The interplay between speculative capital and high tech manufacturing firms is another key dynamic of finance-driven capitalism that Klein barely addresses. Increasingly, the relationship between Wall Street and the Silicon Valley/Seattle complex departed from the dynamics of the real economy. As overproduction drove out profitability in the “Old Economy,” the smart speculative set migrated to high-tech stocks. Here virtual capitalism took hold, based on the expectation of future profitability rather than on actual profitability, a dynamic exemplified by the rapid rise in the stock values of Internet firms that have yet to turn a profit, such as Amazon.com. Once future profitability rather than actual performance became the driving force of investment decisions, then Wall Street operations became indistinguishable from high-stakes gambling in Las Vegas.
The New Economy was essentially a speculative bubble that floated away from the Real Economy, with almost all players knowing that the bubble would burst at some point, but believing that somehow, unlike the rest of the herd, one would escape it by pulling out, having made a killing, in the nick of time. Not quite New Economy but not quite Old, the Nikes, Starbucks, and Barnes and Nobles were also sucked into the casino mentality, their direction being increasingly driven by mystical indicators—such as “shareholder value” and “earnings per share”—meant to give a scientific gloss to gambling behavior.

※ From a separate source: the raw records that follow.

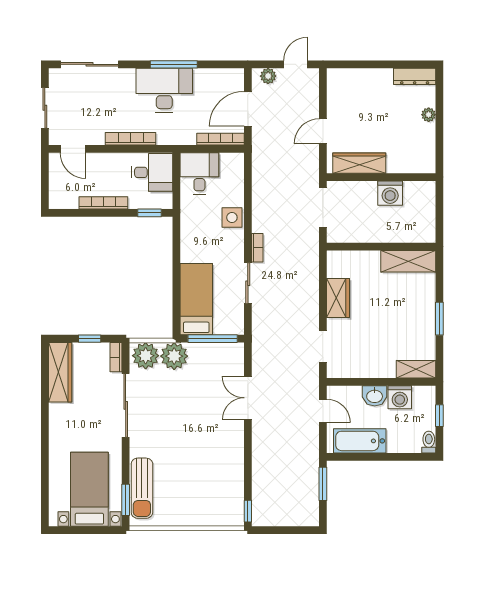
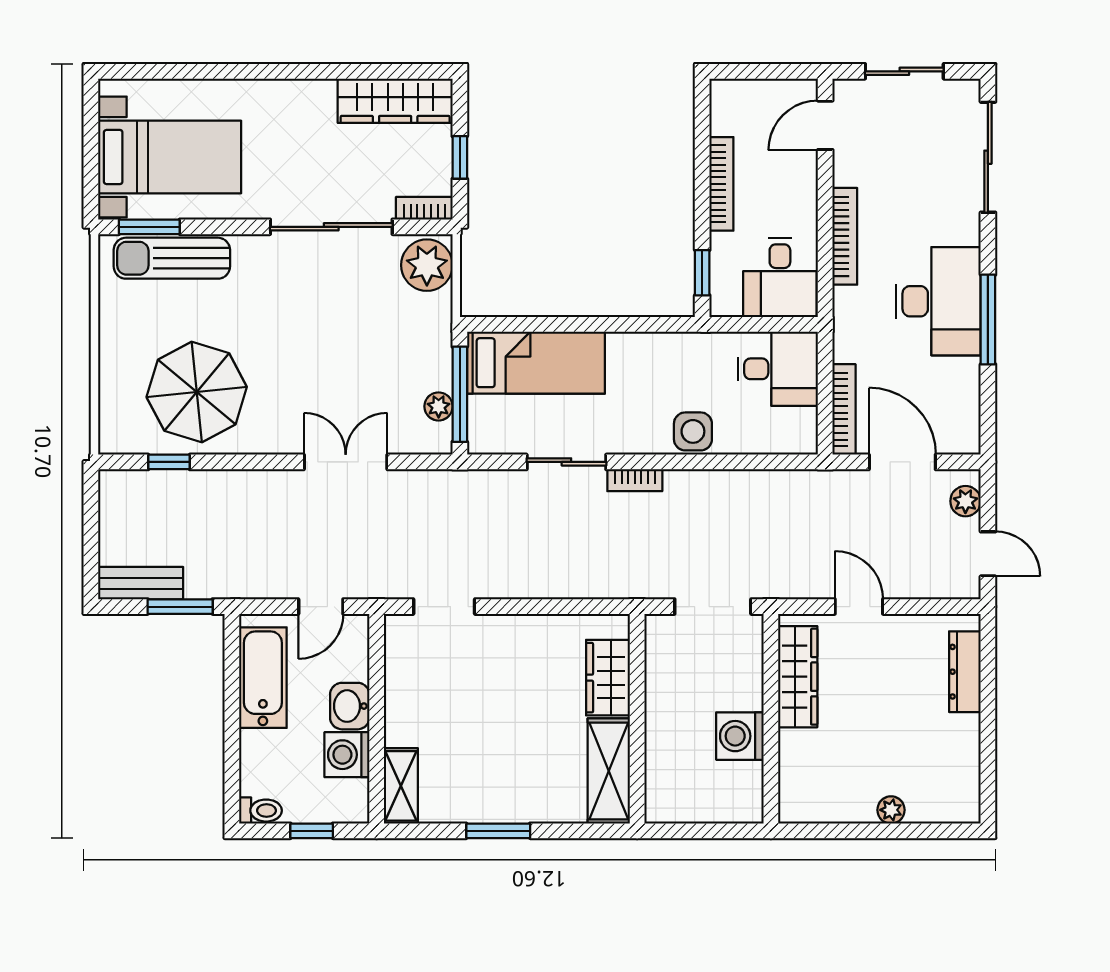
dresser: (415, 76) -> (965, 672), moved
wardrobe: (338, 298) -> (608, 678), moved, turned 90
plant: (174, 356) -> (439, 406), moved, width x0.53, depth x0.53
parasol: (211, 475) -> (197, 392), added
bench: (311, 504) -> (141, 583), added
window: (248, 511) -> (169, 462), moved

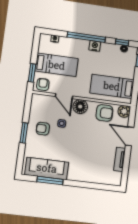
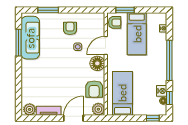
nightstand: (95, 46) -> (162, 91), moved
window: (24, 133) -> (48, 10), moved
plant: (116, 178) -> (30, 109), added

The bubble finally burst in the last few months, wiping out $4.6 trillion in investor wealth, a sum that, as Business Week points out, is half the US gross domestic product and four times the wealth wiped out in the 1987 crash. More important, the financial sector’s ability to absorb investment that could not generate profits in the production sector has been shattered. Averted by speculative activity for about four years, the contraction—a deep one, it seems—has finally caught up with the global capitalist economy.
The culture of capitalism
Naomi Klein paints an unparalleled portrait of the culture of capitalism in the age of globalization. She also provides us with the best analysis yet of the rise of the anti–corporate globalization movement. She has, moreover, written an impressively insightful work on the dynamics of light manufacturing, the service sector, entertainment, and retail, where marketing has eclipsed manufacturing, where selling the product has given way to establishing the hegemony of the brand in the consumer’s total lifestyle.

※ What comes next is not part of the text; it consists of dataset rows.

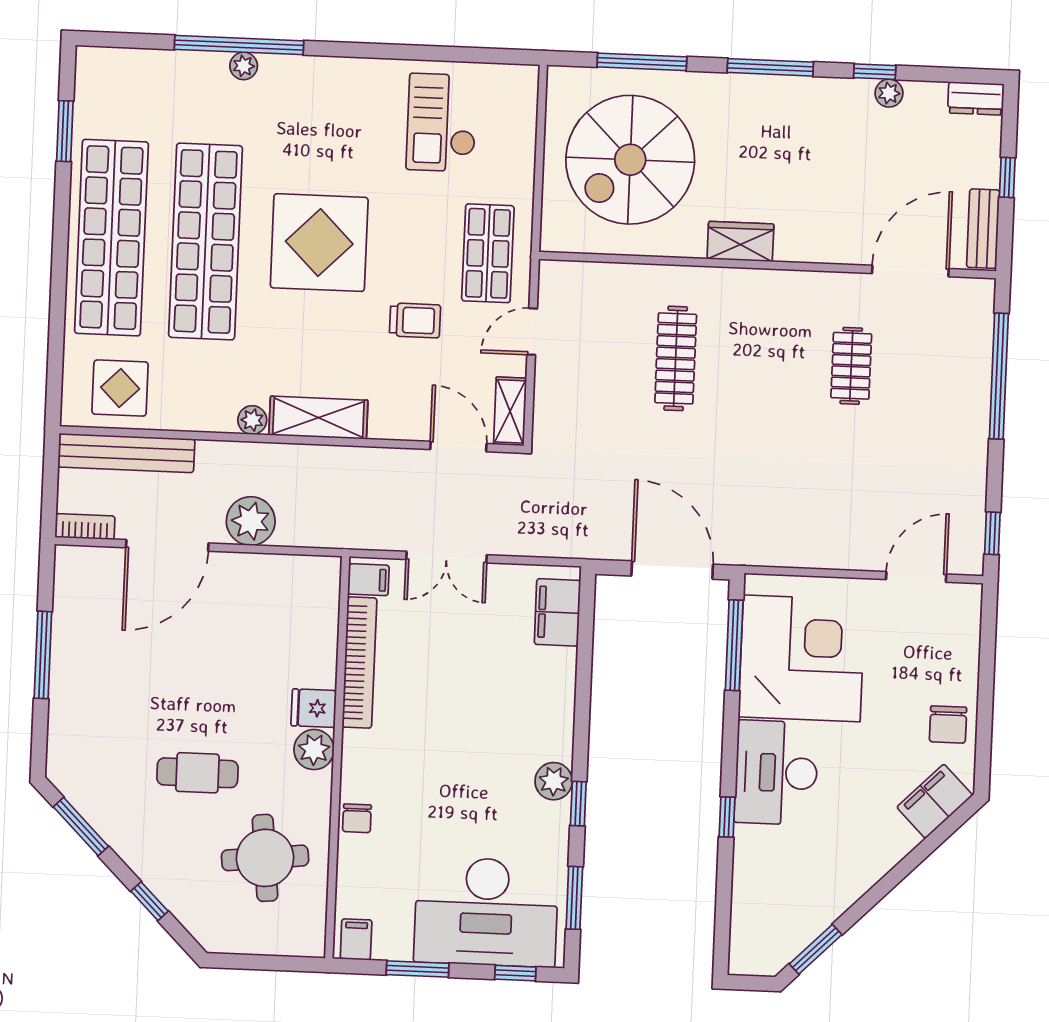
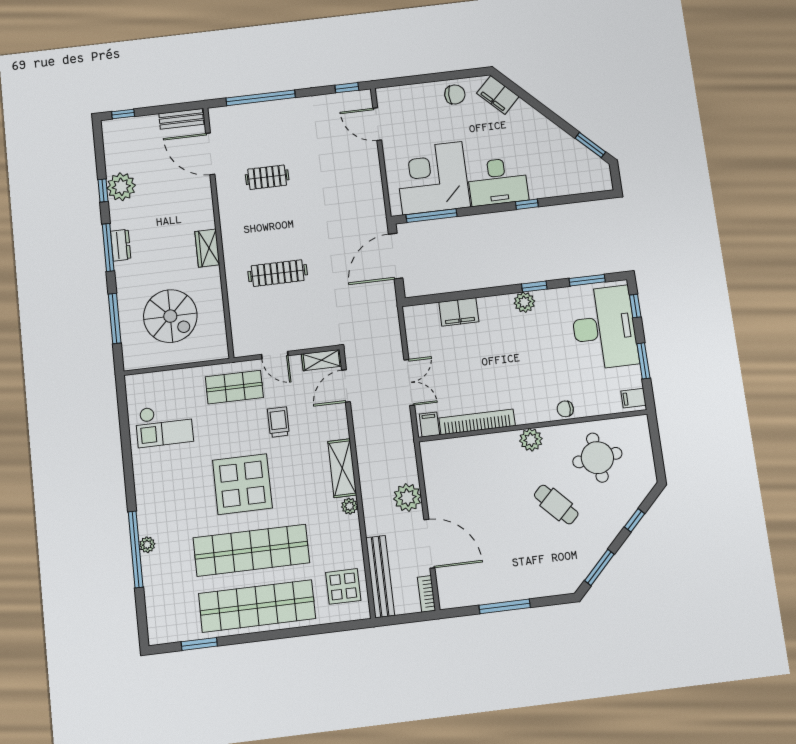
plant: (889, 93) -> (121, 187), width x1.87, depth x1.87
dresser: (976, 98) -> (121, 245), moved
spiral stairs: (630, 160) -> (170, 316), width x0.73, depth x0.73
window: (1007, 177) -> (123, 114), moved
filing cabinet: (557, 612) -> (459, 312), moved
fridge: (314, 708) -> (507, 444), removed
cafe table: (197, 773) -> (556, 505), turned -44
chair: (357, 818) -> (565, 409), turned 180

But the portrait is incomplete and one-dimensional. Nike and Tommy Hilfiger are not in the same class as Intel, Microsoft, Long-Term Capital, Cisco Systems, and Citigroup—the high-tech and financial giants that power the rest of the economy. Indeed, Nike and Adidas and Walt Disney ultimately dance to the tune of theWall Street–Silicon Valley complex. In the total economy, it is not “synergy” or brand imperialism that ultimately serves as the engine of change but the classical crisis of overcapacity in production leading to the hegemony of finance capital.
In sum, this is a book that is as brilliant as it is flawed. But then what great book isn’t?